Exercise details – Your task is to print, exactly and only, the lines from the start of the entries below through the line with "X92620Y166724D01*". Include both ends, but skip the pictures.

Exercise materials –
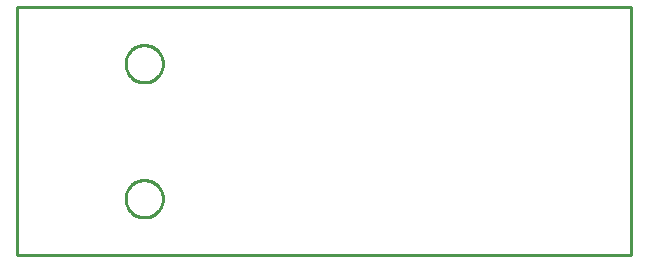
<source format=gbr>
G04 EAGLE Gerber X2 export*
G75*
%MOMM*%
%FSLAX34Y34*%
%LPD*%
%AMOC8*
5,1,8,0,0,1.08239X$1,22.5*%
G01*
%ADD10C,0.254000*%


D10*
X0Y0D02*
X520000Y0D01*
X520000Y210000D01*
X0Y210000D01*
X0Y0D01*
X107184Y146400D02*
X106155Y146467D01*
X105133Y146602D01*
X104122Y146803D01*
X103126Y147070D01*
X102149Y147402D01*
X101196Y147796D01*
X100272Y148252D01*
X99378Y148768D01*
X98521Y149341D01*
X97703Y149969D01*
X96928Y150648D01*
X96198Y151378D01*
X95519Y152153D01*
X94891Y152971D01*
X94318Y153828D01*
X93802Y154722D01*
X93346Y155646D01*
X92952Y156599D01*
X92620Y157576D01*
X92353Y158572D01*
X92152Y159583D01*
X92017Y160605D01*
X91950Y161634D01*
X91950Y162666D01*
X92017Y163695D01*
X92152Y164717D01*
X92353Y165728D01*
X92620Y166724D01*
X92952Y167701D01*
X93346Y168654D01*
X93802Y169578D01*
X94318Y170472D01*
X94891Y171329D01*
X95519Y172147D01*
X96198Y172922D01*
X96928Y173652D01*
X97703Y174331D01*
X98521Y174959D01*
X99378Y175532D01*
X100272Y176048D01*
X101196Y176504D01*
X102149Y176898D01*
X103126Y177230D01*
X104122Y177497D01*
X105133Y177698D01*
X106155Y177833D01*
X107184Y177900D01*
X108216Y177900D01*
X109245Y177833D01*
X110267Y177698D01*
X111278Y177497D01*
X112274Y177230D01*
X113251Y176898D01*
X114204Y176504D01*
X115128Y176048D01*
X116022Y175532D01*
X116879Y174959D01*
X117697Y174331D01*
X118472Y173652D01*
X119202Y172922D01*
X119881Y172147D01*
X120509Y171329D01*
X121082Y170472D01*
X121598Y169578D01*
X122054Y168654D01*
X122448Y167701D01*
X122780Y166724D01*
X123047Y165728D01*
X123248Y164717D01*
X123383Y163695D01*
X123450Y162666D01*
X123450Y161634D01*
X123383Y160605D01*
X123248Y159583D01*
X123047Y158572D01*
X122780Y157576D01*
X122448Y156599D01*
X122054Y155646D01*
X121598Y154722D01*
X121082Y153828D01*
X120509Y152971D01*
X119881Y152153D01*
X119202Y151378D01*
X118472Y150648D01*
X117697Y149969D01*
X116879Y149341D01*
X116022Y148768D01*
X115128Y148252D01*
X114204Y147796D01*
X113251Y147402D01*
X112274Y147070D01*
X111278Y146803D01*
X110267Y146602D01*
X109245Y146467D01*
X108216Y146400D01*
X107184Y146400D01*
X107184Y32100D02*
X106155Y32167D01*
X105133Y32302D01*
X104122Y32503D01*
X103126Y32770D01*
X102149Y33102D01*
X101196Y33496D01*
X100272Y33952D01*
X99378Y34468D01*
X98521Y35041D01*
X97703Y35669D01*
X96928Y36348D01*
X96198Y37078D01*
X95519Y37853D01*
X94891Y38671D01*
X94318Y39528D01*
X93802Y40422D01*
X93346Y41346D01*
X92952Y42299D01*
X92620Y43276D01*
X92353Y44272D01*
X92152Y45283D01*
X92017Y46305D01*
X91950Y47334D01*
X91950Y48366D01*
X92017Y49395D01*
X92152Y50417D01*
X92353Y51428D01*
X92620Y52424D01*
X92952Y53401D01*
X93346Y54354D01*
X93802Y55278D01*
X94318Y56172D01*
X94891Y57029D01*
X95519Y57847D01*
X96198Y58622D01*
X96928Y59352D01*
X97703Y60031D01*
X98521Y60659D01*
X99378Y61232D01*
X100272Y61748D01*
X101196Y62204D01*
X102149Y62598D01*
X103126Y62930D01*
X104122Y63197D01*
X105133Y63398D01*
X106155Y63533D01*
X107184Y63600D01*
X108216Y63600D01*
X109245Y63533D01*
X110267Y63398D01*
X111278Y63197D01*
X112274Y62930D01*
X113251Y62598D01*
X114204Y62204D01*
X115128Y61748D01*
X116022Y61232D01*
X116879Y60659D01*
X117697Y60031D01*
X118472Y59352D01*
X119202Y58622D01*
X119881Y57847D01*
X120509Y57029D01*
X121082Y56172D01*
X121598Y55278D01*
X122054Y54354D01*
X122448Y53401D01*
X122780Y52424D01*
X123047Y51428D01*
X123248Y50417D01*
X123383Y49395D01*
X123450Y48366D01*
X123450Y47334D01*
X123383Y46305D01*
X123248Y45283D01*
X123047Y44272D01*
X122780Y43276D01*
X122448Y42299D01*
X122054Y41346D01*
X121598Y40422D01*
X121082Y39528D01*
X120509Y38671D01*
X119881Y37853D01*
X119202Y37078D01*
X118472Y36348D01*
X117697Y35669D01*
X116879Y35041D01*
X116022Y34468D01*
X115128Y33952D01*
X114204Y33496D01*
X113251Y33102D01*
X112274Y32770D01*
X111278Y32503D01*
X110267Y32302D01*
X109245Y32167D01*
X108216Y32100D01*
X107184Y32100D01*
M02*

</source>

Response –
<source format=gbr>
G04 EAGLE Gerber X2 export*
G75*
%MOMM*%
%FSLAX34Y34*%
%LPD*%
%AMOC8*
5,1,8,0,0,1.08239X$1,22.5*%
G01*
%ADD10C,0.254000*%


D10*
X0Y0D02*
X520000Y0D01*
X520000Y210000D01*
X0Y210000D01*
X0Y0D01*
X107184Y146400D02*
X106155Y146467D01*
X105133Y146602D01*
X104122Y146803D01*
X103126Y147070D01*
X102149Y147402D01*
X101196Y147796D01*
X100272Y148252D01*
X99378Y148768D01*
X98521Y149341D01*
X97703Y149969D01*
X96928Y150648D01*
X96198Y151378D01*
X95519Y152153D01*
X94891Y152971D01*
X94318Y153828D01*
X93802Y154722D01*
X93346Y155646D01*
X92952Y156599D01*
X92620Y157576D01*
X92353Y158572D01*
X92152Y159583D01*
X92017Y160605D01*
X91950Y161634D01*
X91950Y162666D01*
X92017Y163695D01*
X92152Y164717D01*
X92353Y165728D01*
X92620Y166724D01*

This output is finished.